## WHAT TO DO
Find the line containing "Total average cost" in the listing below. Repeat it exactly, along with each following line up to and including the one containing "F<sub>3</sub>w<sub>3</sub><sup>β</sup>w<sub>2</sub> = 0 (4.2.28)".
=== DATA EXTRACT ===
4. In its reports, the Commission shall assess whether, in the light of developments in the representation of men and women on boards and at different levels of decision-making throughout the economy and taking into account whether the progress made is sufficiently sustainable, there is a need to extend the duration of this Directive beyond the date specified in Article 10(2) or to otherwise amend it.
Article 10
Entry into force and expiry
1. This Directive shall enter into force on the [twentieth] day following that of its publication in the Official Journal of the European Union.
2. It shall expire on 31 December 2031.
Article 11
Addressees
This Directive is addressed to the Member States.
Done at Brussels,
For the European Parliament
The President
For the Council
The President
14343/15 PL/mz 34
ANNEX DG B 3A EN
===
=== DATA EXTRACT ===
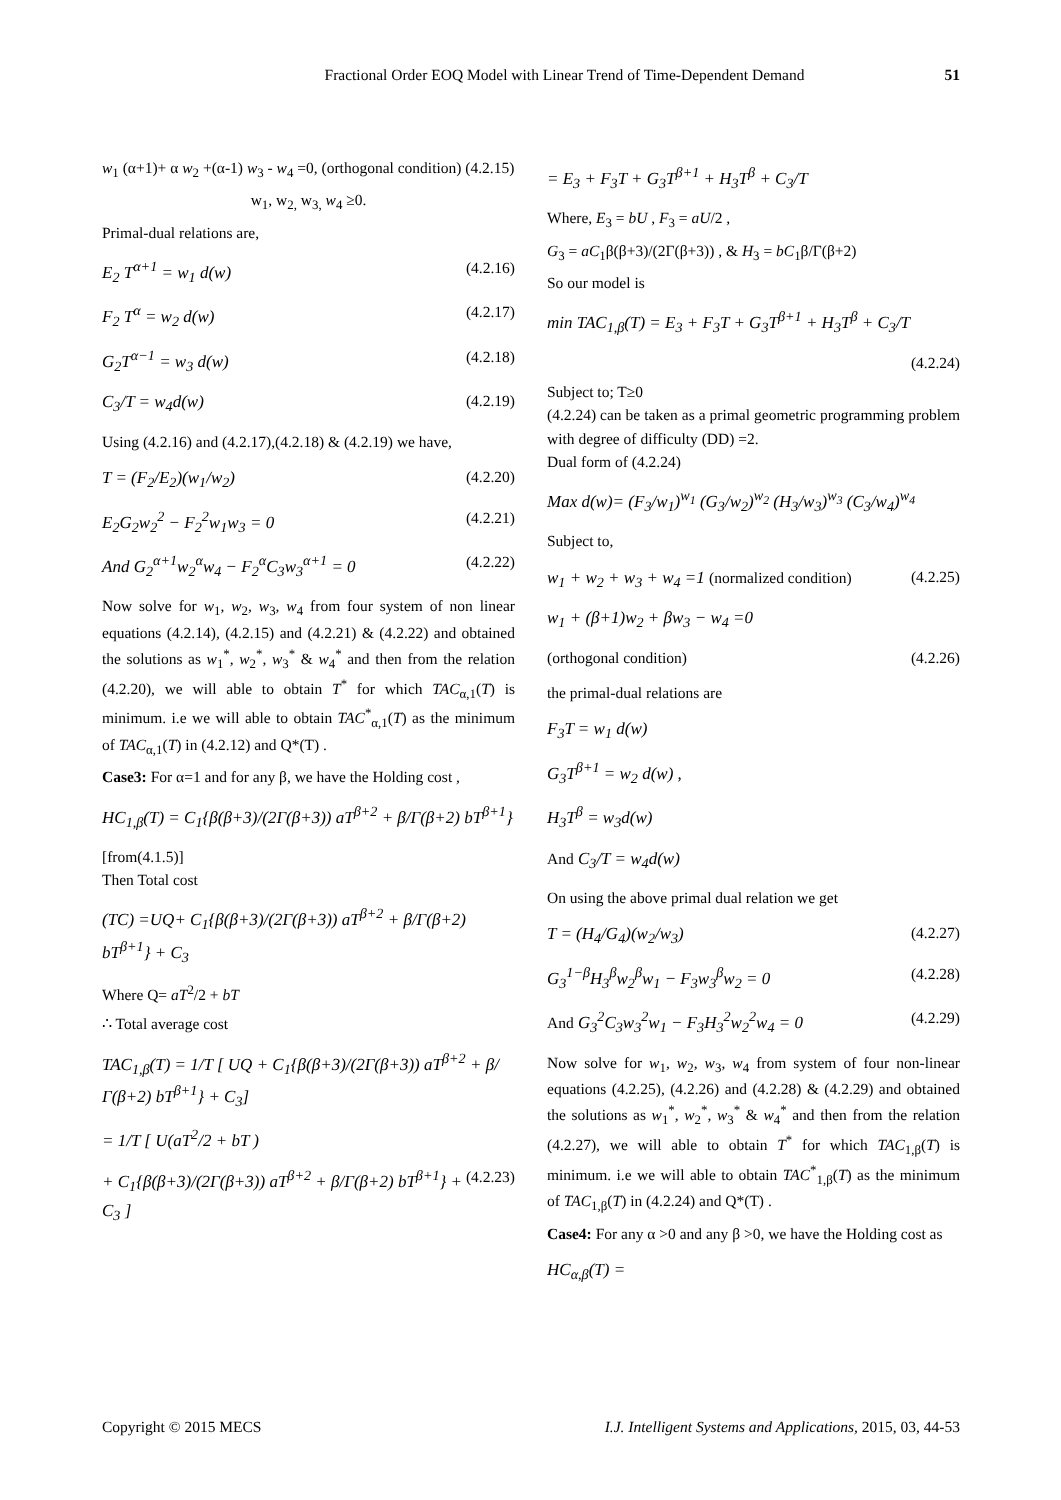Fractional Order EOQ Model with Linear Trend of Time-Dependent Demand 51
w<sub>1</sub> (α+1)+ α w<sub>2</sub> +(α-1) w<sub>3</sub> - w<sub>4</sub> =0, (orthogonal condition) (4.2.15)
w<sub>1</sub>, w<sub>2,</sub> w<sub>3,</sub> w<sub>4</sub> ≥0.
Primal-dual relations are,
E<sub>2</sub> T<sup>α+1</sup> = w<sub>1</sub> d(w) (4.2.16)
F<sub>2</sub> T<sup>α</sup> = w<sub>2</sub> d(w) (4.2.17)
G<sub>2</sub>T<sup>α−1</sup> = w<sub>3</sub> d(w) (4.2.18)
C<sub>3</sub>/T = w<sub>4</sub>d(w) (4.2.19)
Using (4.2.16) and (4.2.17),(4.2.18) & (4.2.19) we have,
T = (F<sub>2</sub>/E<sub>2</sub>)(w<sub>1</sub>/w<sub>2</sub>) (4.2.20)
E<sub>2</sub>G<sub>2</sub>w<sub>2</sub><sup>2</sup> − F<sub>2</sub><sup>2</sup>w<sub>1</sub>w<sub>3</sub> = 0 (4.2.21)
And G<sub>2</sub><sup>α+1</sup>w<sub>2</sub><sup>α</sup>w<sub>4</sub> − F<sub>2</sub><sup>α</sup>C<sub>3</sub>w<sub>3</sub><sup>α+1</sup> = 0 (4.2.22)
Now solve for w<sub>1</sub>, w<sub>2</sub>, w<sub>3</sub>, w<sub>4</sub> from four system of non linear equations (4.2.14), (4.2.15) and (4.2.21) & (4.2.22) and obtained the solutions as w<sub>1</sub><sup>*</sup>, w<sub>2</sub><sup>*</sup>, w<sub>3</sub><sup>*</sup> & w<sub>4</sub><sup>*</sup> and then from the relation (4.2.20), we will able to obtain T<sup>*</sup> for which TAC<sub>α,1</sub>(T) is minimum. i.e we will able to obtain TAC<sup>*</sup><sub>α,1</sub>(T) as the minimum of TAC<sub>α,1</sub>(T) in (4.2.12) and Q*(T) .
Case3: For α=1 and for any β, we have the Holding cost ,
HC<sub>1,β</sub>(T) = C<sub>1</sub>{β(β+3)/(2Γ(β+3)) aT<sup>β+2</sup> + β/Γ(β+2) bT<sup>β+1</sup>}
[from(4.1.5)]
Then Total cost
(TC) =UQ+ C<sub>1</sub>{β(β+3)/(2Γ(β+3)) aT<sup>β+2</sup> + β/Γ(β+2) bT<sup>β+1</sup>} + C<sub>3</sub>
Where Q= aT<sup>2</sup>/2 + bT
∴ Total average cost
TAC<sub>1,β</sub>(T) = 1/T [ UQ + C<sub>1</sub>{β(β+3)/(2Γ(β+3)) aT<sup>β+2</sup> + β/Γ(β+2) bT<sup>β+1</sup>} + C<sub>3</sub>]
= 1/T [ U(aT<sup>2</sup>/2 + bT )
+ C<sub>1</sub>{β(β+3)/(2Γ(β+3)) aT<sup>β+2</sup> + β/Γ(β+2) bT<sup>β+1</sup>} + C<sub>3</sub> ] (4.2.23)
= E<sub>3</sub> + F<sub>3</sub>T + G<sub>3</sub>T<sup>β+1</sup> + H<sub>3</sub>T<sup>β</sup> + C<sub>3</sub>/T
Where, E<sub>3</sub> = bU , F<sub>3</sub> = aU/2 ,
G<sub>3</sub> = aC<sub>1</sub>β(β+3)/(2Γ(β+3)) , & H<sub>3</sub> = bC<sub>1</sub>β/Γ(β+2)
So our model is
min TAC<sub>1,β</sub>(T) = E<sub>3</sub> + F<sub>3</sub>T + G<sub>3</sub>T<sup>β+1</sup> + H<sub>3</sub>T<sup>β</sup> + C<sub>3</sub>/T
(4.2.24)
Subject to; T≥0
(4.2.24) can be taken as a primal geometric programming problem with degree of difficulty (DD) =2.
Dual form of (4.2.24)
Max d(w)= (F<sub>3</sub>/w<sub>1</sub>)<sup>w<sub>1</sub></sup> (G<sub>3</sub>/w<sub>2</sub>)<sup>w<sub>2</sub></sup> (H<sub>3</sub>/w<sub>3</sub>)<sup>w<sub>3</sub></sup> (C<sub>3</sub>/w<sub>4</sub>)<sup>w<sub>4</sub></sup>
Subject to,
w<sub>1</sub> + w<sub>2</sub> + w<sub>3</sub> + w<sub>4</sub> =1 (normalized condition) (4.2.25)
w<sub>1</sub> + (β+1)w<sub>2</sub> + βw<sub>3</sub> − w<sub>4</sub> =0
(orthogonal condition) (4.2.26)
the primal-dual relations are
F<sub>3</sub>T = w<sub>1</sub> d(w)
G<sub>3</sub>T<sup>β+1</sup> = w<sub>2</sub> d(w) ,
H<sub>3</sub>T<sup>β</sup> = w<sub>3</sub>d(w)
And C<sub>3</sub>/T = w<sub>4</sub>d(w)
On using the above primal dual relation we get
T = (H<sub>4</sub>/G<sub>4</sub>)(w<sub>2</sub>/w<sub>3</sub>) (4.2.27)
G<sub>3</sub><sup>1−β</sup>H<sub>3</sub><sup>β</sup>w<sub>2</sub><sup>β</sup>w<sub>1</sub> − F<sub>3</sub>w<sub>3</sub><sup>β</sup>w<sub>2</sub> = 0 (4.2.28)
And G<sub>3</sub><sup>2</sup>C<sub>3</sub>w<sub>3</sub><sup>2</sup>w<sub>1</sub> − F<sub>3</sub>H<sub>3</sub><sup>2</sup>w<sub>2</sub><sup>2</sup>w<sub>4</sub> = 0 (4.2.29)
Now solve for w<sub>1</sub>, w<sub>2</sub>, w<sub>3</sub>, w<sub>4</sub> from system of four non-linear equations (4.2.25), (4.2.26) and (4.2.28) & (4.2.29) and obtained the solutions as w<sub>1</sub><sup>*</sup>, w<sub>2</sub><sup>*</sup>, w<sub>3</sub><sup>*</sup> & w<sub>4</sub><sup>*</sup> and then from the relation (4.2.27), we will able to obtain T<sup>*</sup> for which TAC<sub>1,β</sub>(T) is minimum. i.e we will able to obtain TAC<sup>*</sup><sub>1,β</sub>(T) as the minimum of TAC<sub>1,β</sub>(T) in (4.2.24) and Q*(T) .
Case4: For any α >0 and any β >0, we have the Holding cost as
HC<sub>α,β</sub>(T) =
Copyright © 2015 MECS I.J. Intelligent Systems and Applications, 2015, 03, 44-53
===
## WRITTEN REPLY
∴ Total average cost
TAC<sub>1,β</sub>(T) = 1/T [ UQ + C<sub>1</sub>{β(β+3)/(2Γ(β+3)) aT<sup>β+2</sup> + β/Γ(β+2) bT<sup>β+1</sup>} + C<sub>3</sub>]
= 1/T [ U(aT<sup>2</sup>/2 + bT )
+ C<sub>1</sub>{β(β+3)/(2Γ(β+3)) aT<sup>β+2</sup> + β/Γ(β+2) bT<sup>β+1</sup>} + C<sub>3</sub> ] (4.2.23)
= E<sub>3</sub> + F<sub>3</sub>T + G<sub>3</sub>T<sup>β+1</sup> + H<sub>3</sub>T<sup>β</sup> + C<sub>3</sub>/T
Where, E<sub>3</sub> = bU , F<sub>3</sub> = aU/2 ,
G<sub>3</sub> = aC<sub>1</sub>β(β+3)/(2Γ(β+3)) , & H<sub>3</sub> = bC<sub>1</sub>β/Γ(β+2)
So our model is
min TAC<sub>1,β</sub>(T) = E<sub>3</sub> + F<sub>3</sub>T + G<sub>3</sub>T<sup>β+1</sup> + H<sub>3</sub>T<sup>β</sup> + C<sub>3</sub>/T
(4.2.24)
Subject to; T≥0
(4.2.24) can be taken as a primal geometric programming problem with degree of difficulty (DD) =2.
Dual form of (4.2.24)
Max d(w)= (F<sub>3</sub>/w<sub>1</sub>)<sup>w<sub>1</sub></sup> (G<sub>3</sub>/w<sub>2</sub>)<sup>w<sub>2</sub></sup> (H<sub>3</sub>/w<sub>3</sub>)<sup>w<sub>3</sub></sup> (C<sub>3</sub>/w<sub>4</sub>)<sup>w<sub>4</sub></sup>
Subject to,
w<sub>1</sub> + w<sub>2</sub> + w<sub>3</sub> + w<sub>4</sub> =1 (normalized condition) (4.2.25)
w<sub>1</sub> + (β+1)w<sub>2</sub> + βw<sub>3</sub> − w<sub>4</sub> =0
(orthogonal condition) (4.2.26)
the primal-dual relations are
F<sub>3</sub>T = w<sub>1</sub> d(w)
G<sub>3</sub>T<sup>β+1</sup> = w<sub>2</sub> d(w) ,
H<sub>3</sub>T<sup>β</sup> = w<sub>3</sub>d(w)
And C<sub>3</sub>/T = w<sub>4</sub>d(w)
On using the above primal dual relation we get
T = (H<sub>4</sub>/G<sub>4</sub>)(w<sub>2</sub>/w<sub>3</sub>) (4.2.27)
G<sub>3</sub><sup>1−β</sup>H<sub>3</sub><sup>β</sup>w<sub>2</sub><sup>β</sup>w<sub>1</sub> − F<sub>3</sub>w<sub>3</sub><sup>β</sup>w<sub>2</sub> = 0 (4.2.28)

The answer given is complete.